▶ Excerpted passage:
┏━━
So basically the Rohloff mirrors what the Alfine would give, then throws in one slightly lower gear, the gear at 26 inches and the 106 inch gear. so if Shimano say that 1.5 to 1 is ok then I think Alfine 11 will be the answer.


----------



## Zoiders (14 May 2011)

Gearing it down enough was never a problem, tall gear inches are not really needed with with a rough stuff bike, I certainly don't think you would need a double chainring set up.


----------



## MacB (16 May 2011)

Well, I've decided and wheelset order placed today, obviously I had to go with an entirely different choice to any of the above.

Gone with the Mavic TN719 disc rims again, 36h, Hope ProII on front and Alfine 8 on rear, which I will run with mechs and a double chainring. Also placed the order for the Avid BB7 MTB version, I have a chainset I can use already.
┗━━
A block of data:
┏━━
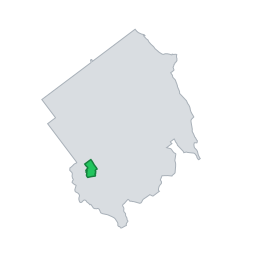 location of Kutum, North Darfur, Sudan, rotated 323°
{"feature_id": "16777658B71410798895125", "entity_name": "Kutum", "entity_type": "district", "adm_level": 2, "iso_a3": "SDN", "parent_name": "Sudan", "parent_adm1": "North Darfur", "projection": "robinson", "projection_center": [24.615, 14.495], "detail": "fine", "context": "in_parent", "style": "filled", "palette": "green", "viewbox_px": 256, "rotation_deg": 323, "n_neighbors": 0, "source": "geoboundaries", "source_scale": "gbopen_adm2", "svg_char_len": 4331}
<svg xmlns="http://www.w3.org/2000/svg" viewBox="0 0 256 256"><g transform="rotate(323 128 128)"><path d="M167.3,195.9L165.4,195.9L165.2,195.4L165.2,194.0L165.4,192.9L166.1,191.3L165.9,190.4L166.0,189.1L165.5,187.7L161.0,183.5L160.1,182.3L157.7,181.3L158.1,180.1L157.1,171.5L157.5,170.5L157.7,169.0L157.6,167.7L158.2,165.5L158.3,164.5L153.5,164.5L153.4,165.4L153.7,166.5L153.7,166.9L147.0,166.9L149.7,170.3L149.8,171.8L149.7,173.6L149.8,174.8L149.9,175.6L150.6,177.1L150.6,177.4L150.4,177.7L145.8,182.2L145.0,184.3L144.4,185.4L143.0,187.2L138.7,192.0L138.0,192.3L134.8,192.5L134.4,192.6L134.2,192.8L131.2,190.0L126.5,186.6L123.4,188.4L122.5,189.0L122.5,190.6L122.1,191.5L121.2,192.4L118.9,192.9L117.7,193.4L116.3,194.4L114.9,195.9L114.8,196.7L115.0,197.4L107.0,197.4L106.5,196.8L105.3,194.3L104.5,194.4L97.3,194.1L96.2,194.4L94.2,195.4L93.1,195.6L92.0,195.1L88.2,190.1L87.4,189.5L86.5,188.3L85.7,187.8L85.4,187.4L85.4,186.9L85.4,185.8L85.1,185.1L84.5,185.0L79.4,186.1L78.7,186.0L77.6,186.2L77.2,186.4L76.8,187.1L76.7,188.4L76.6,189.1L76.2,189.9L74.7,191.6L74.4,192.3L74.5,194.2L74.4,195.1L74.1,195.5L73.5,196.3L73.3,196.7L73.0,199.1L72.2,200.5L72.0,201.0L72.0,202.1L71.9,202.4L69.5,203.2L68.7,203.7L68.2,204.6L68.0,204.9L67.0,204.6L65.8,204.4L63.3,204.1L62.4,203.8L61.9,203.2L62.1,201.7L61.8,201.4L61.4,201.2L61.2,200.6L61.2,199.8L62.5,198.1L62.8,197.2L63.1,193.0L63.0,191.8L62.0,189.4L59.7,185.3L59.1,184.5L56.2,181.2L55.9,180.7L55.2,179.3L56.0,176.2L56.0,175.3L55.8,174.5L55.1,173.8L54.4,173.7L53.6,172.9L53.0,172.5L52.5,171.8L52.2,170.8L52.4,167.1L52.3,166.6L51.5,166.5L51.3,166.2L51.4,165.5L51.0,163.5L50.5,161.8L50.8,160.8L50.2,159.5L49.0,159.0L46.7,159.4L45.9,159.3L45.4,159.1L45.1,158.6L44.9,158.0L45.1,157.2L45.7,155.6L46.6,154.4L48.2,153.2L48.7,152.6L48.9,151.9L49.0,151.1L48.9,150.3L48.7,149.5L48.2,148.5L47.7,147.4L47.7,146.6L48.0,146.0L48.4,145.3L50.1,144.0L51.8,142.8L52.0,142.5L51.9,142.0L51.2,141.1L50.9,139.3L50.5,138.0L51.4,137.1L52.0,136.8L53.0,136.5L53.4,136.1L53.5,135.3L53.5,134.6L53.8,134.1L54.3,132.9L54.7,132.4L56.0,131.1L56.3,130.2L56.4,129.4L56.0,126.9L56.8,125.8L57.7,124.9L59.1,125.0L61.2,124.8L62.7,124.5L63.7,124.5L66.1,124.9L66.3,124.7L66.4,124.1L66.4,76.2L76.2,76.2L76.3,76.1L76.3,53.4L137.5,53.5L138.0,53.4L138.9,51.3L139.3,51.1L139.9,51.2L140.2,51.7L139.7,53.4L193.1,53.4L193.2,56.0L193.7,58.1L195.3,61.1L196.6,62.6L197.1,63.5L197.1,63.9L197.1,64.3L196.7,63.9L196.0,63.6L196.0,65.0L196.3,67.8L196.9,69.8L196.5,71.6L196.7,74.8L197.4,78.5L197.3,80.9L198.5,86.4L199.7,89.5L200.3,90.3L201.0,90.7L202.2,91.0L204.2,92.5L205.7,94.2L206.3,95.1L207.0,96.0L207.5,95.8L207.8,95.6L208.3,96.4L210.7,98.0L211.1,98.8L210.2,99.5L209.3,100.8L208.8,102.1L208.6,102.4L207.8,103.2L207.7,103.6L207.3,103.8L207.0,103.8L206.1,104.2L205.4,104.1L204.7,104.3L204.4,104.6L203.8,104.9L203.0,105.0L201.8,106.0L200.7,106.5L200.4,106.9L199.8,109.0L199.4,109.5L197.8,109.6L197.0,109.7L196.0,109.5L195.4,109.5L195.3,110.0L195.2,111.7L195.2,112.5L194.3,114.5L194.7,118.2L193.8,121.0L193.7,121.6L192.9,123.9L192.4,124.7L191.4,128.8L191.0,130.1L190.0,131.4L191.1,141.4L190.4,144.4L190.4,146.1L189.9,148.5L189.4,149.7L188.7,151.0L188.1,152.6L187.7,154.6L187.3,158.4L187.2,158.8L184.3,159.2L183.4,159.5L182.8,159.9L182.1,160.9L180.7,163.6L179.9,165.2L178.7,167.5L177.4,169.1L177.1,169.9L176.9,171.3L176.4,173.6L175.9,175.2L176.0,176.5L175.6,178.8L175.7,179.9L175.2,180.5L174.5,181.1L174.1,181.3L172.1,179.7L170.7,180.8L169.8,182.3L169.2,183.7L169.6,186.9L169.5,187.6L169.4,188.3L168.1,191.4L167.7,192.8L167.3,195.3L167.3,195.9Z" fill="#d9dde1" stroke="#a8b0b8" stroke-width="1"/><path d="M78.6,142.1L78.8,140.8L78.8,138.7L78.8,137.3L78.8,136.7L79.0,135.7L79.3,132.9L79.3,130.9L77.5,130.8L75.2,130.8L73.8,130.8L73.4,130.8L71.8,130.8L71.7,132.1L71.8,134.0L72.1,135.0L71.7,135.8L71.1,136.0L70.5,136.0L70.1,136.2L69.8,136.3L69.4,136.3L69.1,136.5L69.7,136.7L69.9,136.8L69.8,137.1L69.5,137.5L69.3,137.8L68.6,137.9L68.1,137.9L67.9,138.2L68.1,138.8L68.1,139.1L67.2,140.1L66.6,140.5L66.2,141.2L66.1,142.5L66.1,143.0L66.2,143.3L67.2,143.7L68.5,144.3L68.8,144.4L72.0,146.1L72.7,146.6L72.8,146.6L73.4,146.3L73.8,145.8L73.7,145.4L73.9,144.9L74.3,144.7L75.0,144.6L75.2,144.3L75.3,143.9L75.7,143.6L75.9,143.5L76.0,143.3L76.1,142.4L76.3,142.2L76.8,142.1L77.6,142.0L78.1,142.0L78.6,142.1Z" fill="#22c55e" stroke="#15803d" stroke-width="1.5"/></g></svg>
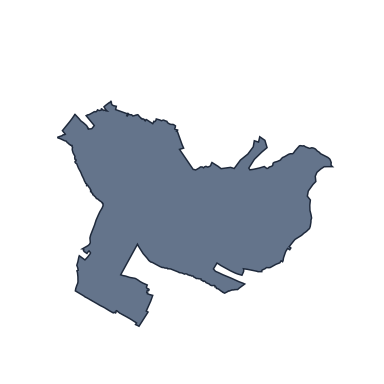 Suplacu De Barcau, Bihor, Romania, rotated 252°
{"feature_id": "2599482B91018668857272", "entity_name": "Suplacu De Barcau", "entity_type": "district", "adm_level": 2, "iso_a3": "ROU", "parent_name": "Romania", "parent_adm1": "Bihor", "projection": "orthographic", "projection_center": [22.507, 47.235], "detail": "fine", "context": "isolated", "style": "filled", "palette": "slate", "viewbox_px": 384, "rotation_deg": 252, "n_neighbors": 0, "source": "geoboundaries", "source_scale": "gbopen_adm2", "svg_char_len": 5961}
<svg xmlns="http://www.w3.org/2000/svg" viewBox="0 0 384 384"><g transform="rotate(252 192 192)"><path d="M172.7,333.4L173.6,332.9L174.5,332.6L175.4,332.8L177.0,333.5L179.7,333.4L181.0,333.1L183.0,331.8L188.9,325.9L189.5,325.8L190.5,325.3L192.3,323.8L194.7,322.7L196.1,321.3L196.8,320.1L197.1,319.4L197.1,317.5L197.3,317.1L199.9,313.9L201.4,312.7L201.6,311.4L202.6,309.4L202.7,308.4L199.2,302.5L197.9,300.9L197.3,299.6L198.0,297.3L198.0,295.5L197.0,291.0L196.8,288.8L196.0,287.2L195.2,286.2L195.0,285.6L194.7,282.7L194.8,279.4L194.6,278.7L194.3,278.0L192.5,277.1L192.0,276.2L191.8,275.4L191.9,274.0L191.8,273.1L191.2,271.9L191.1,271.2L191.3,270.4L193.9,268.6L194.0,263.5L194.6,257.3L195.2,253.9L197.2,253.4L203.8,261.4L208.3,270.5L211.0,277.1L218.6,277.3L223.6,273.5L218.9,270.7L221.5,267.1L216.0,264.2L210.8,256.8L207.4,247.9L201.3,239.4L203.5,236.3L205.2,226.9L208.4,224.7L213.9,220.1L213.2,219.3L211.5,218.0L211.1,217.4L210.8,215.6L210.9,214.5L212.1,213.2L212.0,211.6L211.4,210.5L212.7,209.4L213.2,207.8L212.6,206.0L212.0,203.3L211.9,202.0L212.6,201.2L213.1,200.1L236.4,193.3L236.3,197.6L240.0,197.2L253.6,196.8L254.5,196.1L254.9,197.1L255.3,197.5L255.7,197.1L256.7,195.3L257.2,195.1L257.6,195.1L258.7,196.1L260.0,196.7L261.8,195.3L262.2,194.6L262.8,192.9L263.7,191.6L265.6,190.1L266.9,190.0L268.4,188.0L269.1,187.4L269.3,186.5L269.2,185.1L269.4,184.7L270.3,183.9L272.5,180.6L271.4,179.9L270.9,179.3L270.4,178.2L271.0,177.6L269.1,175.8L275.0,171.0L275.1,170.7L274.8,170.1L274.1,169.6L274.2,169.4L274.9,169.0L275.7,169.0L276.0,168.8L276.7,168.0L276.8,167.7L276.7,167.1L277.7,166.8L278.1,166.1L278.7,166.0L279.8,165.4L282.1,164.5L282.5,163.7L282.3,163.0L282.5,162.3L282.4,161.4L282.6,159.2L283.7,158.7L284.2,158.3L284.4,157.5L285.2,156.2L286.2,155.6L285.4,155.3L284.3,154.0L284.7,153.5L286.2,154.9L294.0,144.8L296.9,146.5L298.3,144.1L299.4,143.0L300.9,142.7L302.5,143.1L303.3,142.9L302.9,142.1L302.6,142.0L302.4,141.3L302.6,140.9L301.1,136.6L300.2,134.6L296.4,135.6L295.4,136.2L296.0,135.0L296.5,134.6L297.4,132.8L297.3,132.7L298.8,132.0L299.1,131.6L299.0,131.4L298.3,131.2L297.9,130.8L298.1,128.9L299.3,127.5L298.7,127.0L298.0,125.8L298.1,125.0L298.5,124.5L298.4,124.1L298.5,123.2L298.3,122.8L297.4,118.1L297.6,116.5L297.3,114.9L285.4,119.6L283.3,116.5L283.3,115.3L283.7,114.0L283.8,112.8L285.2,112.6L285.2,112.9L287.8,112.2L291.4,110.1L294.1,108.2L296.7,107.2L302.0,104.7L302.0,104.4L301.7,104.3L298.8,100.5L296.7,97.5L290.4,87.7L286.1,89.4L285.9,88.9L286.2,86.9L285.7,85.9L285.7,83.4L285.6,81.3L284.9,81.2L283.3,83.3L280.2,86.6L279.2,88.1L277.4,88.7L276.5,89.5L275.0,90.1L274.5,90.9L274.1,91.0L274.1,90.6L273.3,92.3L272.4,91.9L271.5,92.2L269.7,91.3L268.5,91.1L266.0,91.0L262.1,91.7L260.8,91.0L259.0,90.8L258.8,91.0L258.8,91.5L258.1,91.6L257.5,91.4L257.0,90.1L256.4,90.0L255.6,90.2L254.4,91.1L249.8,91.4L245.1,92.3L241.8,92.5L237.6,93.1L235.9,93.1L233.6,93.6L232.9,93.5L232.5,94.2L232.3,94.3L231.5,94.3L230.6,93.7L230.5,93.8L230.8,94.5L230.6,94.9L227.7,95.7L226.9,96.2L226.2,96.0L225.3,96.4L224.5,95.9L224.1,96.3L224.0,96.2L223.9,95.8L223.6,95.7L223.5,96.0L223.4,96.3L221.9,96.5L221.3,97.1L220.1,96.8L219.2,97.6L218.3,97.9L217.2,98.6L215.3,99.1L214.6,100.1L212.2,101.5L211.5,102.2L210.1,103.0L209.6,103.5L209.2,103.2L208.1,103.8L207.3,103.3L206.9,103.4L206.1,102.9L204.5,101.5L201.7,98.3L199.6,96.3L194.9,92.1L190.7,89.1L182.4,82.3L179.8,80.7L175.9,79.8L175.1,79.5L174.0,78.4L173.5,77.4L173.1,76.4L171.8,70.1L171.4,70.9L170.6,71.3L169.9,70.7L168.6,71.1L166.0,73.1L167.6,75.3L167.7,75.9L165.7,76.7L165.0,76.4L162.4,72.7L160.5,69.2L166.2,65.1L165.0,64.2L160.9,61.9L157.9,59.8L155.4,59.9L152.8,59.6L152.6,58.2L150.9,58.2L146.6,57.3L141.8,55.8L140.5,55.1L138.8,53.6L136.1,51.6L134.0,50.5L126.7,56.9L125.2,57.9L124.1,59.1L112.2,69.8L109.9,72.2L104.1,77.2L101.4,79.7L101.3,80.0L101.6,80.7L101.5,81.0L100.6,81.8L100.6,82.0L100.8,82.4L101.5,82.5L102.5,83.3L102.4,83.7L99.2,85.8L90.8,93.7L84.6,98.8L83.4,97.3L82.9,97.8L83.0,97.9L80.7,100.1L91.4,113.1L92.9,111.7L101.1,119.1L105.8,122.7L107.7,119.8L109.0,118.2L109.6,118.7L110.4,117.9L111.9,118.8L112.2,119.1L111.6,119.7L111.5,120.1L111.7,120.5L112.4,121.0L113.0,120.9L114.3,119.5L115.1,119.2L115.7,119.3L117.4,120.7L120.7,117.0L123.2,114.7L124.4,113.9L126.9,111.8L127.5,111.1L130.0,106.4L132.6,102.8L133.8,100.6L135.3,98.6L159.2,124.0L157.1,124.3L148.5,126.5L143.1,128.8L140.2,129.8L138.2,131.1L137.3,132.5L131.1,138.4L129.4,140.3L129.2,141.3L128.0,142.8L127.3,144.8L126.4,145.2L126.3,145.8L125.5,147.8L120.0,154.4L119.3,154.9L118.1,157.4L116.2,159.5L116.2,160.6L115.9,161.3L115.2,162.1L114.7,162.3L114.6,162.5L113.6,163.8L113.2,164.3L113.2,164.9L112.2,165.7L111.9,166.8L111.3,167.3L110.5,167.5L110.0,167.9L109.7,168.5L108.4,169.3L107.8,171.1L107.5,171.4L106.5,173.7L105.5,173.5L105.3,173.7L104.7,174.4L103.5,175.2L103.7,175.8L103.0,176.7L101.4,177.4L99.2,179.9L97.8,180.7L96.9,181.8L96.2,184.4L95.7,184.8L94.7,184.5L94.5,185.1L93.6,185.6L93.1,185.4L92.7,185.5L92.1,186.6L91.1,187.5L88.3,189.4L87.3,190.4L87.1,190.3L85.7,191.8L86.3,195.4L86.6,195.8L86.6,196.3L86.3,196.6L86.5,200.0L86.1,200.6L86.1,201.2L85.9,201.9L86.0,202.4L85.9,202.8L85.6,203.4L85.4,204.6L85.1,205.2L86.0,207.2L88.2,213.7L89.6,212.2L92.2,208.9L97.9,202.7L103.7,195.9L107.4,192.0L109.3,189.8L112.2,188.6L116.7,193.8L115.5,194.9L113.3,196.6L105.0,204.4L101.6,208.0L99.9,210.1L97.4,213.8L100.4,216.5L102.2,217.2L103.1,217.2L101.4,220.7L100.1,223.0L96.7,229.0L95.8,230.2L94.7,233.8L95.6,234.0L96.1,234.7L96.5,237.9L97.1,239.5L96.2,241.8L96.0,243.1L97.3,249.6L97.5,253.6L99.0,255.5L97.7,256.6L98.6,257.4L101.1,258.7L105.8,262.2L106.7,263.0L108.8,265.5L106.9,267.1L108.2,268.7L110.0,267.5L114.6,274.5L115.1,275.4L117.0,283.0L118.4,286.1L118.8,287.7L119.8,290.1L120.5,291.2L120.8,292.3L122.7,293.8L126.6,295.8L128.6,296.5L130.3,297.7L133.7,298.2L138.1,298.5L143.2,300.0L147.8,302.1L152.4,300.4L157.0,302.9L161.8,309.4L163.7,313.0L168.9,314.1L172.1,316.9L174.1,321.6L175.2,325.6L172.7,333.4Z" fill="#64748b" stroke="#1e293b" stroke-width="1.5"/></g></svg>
┗━━
▶ Tasks for this exercise:
1 > Translate this sentence from the forum thread on bicycle hub gearing into Spanish: "Also placed the order for the Avid BB7 MTB version, I have a chainset I can use already."
2 > Carry on the forum thread on bicycle hub gearing, starting right after its last sentence.

▶ Outputs by task:
1 > También hice el pedido de la versión MTB de los Avid BB7; ya tengo un juego de bielas que puedo usar.

2 >
Now all I have to decide on is the gearing via rear cog choice....how low, in gear inches, to I need to have?


----------



## Bodhbh (16 May 2011)

Zoiders said:


> Retention in position and the faff of set up more than anything is my doubt with them, I am not sold on standing on an eccentric BB in the attack positon for single track and descents, or giving it some welly from drop offs, it's a weak point I just don't I dont like the look of.



Okay thanks. Yeah, makes sense about standing on it.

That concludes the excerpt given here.